WHAT YOU SHOULD DO: Please restate word for word the lines from the top of the entries through the line that contains "Зверніть увагу, що", and do not include any pictures.

(Data excerpts)
::::::::::

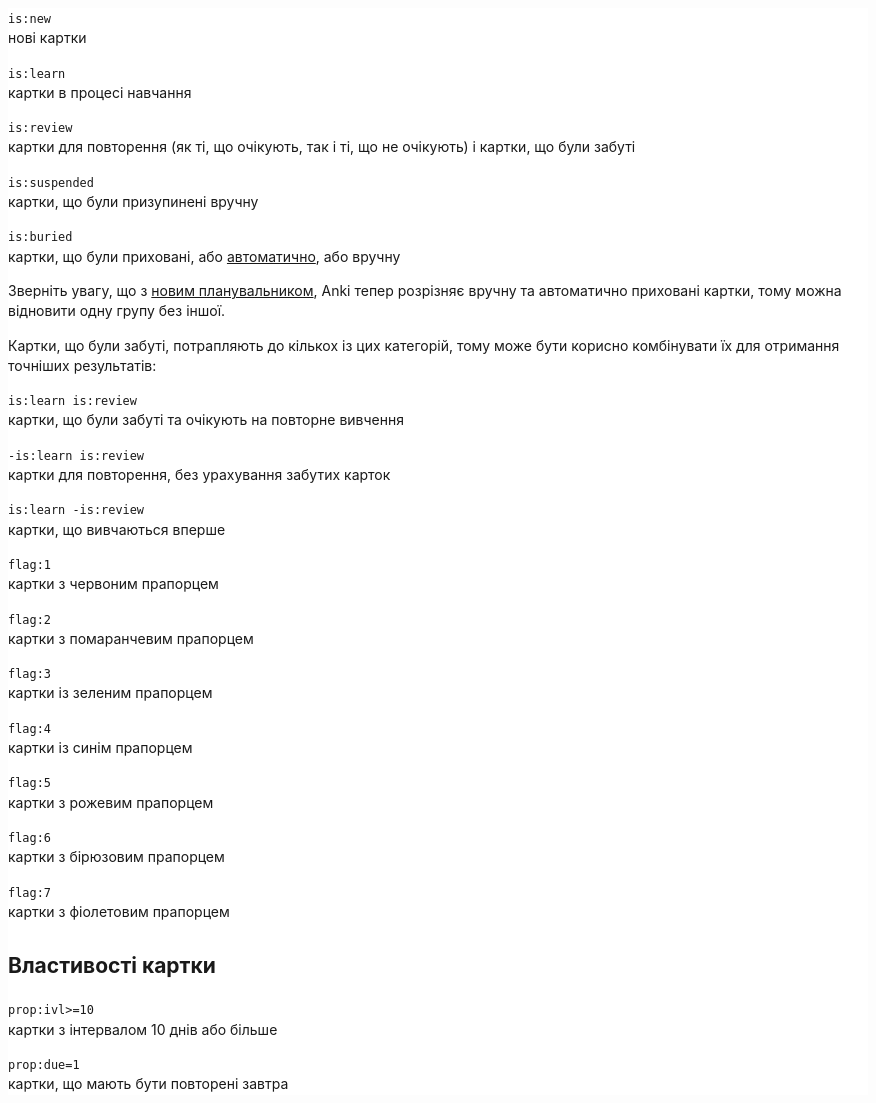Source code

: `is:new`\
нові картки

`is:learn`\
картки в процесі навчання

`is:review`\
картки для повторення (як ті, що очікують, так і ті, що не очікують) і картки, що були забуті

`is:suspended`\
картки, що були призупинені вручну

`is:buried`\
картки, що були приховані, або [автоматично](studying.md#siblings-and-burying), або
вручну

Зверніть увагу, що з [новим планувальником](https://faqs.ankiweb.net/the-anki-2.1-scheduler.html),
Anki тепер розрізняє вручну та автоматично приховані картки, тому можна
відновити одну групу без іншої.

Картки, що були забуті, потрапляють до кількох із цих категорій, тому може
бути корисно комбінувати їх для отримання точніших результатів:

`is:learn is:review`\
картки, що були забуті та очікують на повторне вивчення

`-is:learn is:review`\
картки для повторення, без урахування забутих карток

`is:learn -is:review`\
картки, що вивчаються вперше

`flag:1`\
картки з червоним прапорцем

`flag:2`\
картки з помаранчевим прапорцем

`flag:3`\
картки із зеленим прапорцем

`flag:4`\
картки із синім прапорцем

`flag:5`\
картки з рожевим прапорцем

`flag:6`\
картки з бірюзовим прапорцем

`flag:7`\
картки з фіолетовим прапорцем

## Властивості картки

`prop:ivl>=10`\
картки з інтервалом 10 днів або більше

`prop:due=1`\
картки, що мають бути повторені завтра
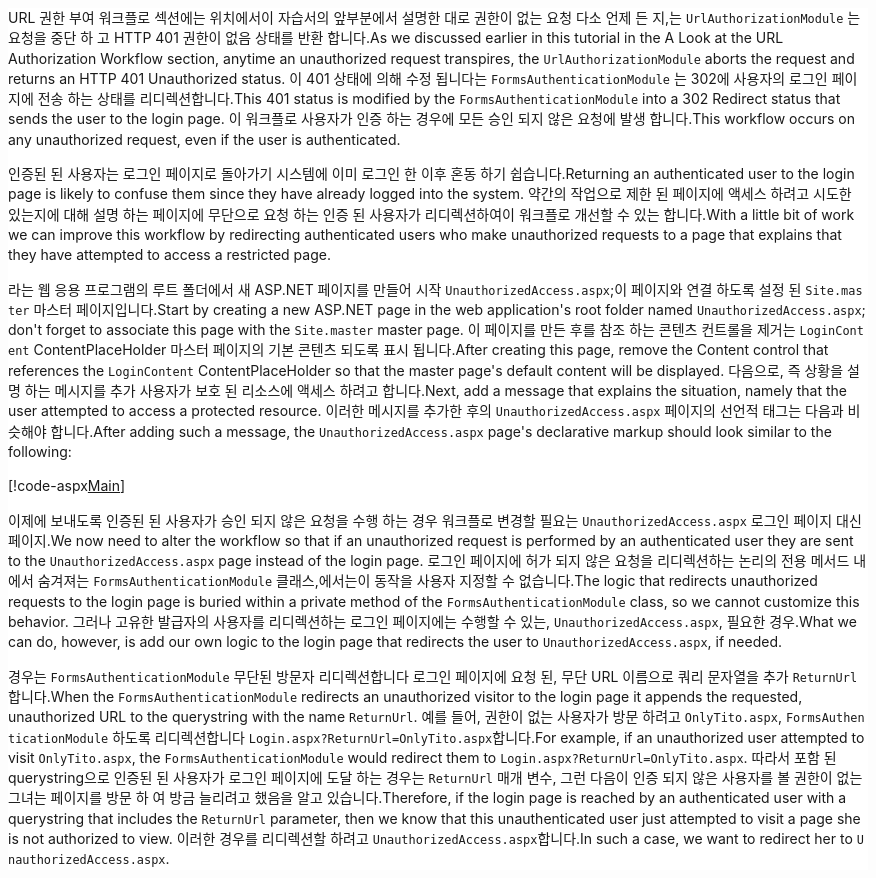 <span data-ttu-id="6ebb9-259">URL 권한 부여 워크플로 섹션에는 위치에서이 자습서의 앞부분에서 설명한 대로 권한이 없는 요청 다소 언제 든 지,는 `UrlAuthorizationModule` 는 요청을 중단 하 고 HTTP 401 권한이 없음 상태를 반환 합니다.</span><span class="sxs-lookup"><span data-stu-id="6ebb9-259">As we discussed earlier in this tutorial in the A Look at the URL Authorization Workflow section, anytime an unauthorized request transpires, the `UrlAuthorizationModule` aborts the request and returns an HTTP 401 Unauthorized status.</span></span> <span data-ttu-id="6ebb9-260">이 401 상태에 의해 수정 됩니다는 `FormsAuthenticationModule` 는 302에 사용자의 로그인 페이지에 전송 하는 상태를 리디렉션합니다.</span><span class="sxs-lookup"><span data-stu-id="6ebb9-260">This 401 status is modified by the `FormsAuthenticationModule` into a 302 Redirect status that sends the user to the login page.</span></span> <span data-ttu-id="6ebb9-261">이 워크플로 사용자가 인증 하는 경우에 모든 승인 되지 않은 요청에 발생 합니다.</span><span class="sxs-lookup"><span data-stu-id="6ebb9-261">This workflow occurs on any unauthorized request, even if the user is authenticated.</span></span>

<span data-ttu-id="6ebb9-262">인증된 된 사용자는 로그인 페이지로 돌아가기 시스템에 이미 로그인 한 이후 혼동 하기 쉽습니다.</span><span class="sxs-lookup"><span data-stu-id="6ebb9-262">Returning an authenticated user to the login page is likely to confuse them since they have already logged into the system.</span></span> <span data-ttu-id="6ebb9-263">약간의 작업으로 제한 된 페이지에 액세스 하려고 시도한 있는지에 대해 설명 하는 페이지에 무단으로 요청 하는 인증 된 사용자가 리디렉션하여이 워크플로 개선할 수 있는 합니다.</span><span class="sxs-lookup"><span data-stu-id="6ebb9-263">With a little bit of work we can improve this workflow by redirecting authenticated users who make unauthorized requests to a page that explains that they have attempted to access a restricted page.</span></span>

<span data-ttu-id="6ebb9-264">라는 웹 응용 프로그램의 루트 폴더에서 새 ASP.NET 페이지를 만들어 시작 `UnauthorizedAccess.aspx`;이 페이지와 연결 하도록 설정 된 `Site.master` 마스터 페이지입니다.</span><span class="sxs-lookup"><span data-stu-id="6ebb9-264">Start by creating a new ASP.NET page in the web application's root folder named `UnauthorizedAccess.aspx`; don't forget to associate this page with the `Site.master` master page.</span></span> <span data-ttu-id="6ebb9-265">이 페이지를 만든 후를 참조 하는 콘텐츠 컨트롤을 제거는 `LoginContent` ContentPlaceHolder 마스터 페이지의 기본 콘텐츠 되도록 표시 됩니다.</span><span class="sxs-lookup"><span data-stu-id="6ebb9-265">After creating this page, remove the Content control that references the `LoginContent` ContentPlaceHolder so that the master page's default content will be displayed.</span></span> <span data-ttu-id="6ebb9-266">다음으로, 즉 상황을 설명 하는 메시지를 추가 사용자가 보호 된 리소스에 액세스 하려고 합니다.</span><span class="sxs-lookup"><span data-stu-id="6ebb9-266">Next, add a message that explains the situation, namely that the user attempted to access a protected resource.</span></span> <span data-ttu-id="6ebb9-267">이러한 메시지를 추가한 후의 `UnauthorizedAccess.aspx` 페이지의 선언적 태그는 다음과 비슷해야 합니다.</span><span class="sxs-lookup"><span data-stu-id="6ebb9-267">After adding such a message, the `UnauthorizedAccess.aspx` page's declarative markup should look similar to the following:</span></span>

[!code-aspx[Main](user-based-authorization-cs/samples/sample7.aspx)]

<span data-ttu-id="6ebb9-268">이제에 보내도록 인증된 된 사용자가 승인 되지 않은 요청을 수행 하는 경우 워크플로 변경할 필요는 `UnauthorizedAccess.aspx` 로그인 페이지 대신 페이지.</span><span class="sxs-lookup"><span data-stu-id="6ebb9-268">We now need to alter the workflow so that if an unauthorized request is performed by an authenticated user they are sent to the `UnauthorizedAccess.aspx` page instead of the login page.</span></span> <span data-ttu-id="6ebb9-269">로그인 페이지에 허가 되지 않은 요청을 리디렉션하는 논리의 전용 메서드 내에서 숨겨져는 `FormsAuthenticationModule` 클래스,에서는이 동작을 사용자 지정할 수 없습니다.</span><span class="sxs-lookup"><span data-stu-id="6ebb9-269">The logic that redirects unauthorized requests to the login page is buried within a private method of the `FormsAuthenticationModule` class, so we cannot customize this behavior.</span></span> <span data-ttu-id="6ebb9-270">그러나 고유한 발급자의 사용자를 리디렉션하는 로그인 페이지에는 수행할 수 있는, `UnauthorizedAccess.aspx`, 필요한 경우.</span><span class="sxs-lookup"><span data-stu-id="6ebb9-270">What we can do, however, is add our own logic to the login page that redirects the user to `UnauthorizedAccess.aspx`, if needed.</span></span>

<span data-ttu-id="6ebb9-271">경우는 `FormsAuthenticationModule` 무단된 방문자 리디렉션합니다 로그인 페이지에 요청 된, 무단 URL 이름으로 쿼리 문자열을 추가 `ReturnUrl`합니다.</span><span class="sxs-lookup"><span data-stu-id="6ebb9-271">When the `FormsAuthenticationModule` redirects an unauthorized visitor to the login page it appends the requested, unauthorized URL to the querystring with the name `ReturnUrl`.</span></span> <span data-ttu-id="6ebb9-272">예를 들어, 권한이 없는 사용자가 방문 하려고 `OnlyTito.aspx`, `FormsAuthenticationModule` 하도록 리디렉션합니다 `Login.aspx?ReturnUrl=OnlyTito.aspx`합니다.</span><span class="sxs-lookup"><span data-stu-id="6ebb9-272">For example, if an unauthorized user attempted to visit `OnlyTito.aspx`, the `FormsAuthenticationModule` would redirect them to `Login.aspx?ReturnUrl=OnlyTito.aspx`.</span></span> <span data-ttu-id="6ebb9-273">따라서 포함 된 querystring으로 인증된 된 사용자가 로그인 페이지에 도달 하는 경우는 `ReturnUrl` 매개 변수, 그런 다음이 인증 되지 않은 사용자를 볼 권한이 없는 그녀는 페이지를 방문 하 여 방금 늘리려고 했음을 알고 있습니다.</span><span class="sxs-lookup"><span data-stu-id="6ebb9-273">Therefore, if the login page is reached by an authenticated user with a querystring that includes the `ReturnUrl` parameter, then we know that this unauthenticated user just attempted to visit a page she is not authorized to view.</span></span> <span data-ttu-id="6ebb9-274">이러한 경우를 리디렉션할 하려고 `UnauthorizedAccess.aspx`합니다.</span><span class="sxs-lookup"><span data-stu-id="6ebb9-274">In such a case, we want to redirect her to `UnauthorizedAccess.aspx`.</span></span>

::::::::::

EXPECTED ANSWER:
Source code

: `is:new`\
нові картки

`is:learn`\
картки в процесі навчання

`is:review`\
картки для повторення (як ті, що очікують, так і ті, що не очікують) і картки, що були забуті

`is:suspended`\
картки, що були призупинені вручну

`is:buried`\
картки, що були приховані, або [автоматично](studying.md#siblings-and-burying), або
вручну

Зверніть увагу, що з [новим планувальником](https://faqs.ankiweb.net/the-anki-2.1-scheduler.html),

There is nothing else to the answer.